[Opening Excerpt section]

When the green flag drops to start the 56th Daytona 500 on Feb. 23, it’ll be 98 days and 290 miles between races for Denny Hamlin.
But even with the time lapse and the distance between Hamlin’s 2013 season-ending win at Homestead Miami Speedway and the 2014 Sprint Cup season opener at Daytona International Speedway, the Virginia native still feels like it was just yesterday that he took home the checkered flag.
And even with the layoff, Hamlin still feels like he has the best momentum of pretty much any fellow competitor coming into this year’s 500, based upon how he ended the most difficult year of his career at Homestead.
“Homestead, for me, made me believe that it’s possible, that if I get back healthy, this is the kind of results we can expect and this is how I should expect to run,” Hamlin told MotorSportsTalk. “So, not that Homestead made me change how hard I worked in the gym this off-season, but it definitely motivated me to know that if I’m feeling good, I’m going to be running good.”

[Closing Excerpt section]
[Opening Data for analysis section]

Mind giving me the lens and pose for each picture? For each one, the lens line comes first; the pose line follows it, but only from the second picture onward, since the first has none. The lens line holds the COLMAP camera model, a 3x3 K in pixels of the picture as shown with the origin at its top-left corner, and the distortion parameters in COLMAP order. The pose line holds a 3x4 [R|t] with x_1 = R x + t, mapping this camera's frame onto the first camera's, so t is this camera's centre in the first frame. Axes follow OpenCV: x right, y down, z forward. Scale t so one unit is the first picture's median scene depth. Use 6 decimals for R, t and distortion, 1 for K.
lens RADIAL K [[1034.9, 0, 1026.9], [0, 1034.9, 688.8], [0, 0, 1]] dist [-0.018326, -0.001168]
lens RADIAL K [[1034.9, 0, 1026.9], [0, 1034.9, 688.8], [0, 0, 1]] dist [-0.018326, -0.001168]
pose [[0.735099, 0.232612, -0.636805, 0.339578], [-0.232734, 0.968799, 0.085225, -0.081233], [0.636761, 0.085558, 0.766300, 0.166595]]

[Closing Data for analysis section]
[Opening Data for analysis section]

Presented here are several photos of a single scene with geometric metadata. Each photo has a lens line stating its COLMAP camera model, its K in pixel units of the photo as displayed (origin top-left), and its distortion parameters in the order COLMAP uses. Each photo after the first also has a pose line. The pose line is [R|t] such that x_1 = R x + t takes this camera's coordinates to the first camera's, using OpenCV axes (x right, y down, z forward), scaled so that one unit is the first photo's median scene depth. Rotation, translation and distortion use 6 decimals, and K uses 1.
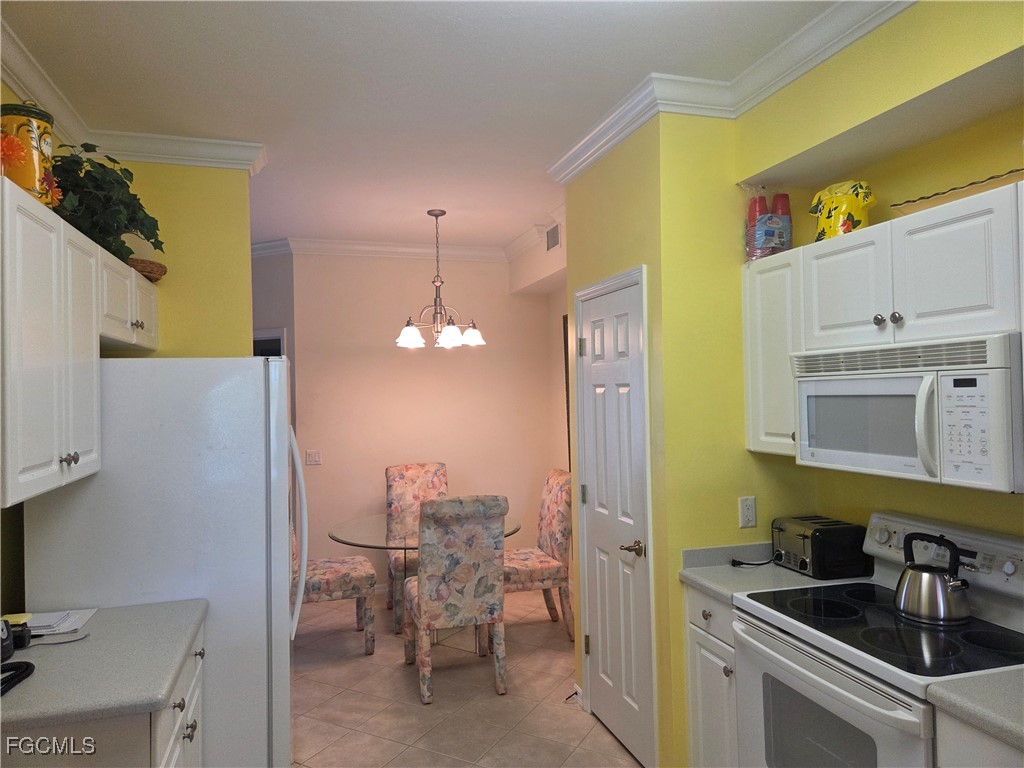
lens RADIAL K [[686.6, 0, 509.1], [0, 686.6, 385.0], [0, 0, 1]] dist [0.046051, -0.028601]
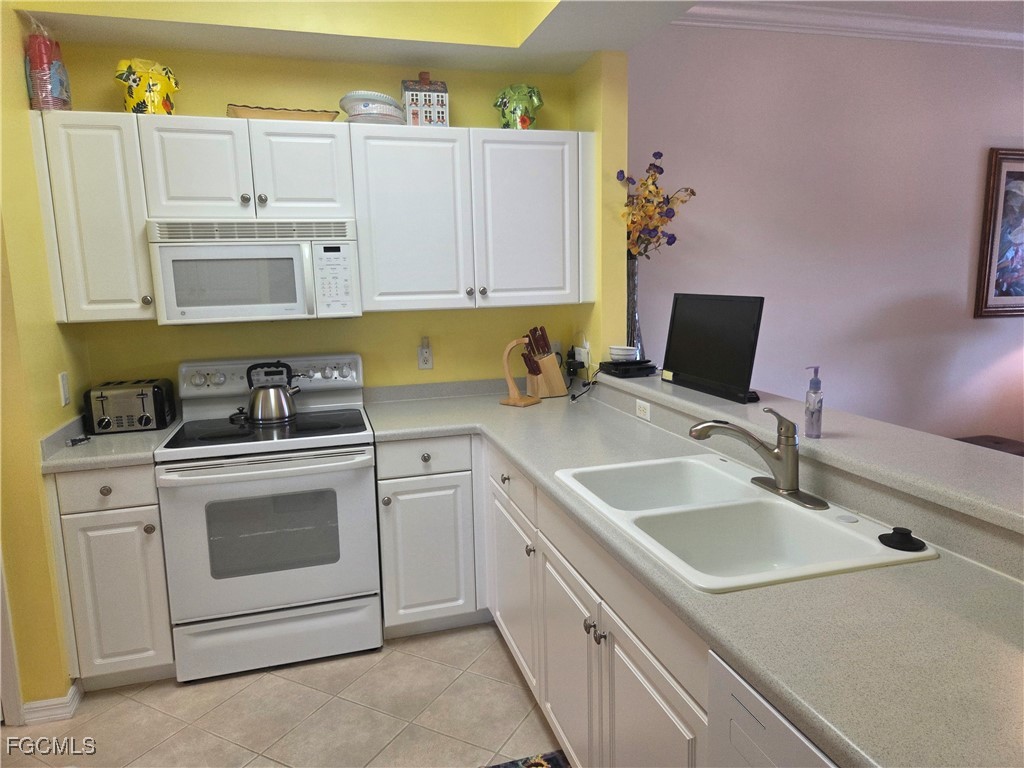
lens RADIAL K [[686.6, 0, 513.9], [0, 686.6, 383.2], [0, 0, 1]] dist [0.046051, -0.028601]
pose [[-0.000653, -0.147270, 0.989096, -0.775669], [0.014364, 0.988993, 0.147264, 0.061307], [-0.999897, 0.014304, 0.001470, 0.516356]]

[Closing Data for analysis section]
[Opening Data for analysis section]

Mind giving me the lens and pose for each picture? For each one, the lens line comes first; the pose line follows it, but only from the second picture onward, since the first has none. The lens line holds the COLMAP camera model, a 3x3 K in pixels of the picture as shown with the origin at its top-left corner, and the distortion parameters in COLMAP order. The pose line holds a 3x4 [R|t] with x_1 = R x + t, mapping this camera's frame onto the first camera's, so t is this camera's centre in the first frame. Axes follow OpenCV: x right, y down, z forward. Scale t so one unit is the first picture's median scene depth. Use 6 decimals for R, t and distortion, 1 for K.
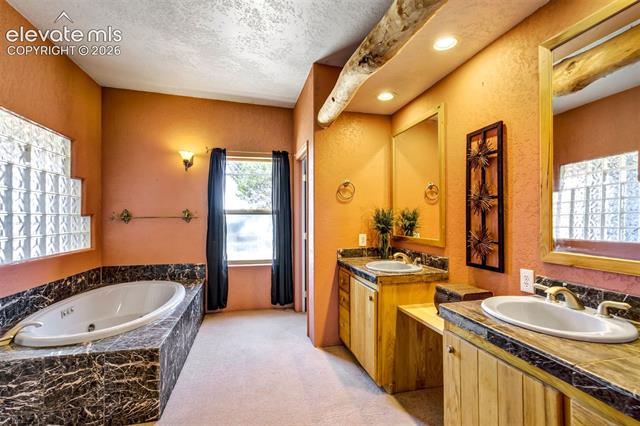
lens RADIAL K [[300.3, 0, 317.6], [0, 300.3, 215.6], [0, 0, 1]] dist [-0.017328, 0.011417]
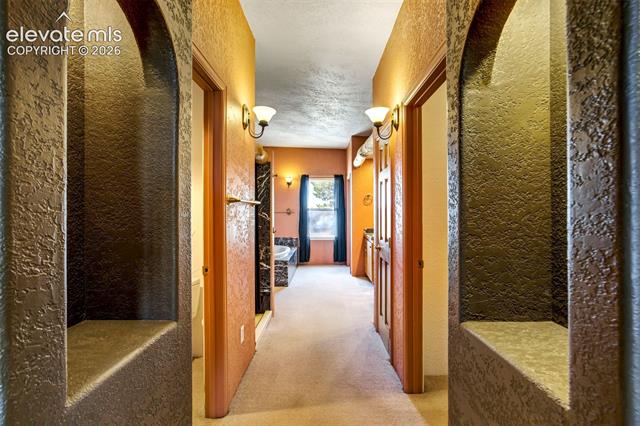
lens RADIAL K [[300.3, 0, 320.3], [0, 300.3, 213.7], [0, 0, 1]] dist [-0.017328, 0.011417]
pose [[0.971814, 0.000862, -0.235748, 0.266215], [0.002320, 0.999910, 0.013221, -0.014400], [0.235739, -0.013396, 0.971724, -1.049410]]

[Closing Data for analysis section]

• _Your tasks_
a) Translate this sentence from the Denny Hamlin passage into Spanish: "When the green flag drops to start the 56th Daytona 500 on Feb. 23, it’ll be 98 days and 290 miles between races for Denny Hamlin."
b) Duplicate the Denny Hamlin passage word for word, beginning at the words "But even with" and stopping after "career at Homestead.".
The data above isn't needed for any of this.

• _Outputs in order_
a) Cuando caiga la bandera verde para dar inicio a la 56.ª edición de la Daytona 500 el 23 de febrero, habrá 98 días y 290 millas entre una carrera y otra para Denny Hamlin.

b)
But even with the time lapse and the distance between Hamlin’s 2013 season-ending win at Homestead Miami Speedway and the 2014 Sprint Cup season opener at Daytona International Speedway, the Virginia native still feels like it was just yesterday that he took home the checkered flag.
And even with the layoff, Hamlin still feels like he has the best momentum of pretty much any fellow competitor coming into this year’s 500, based upon how he ended the most difficult year of his career at Homestead.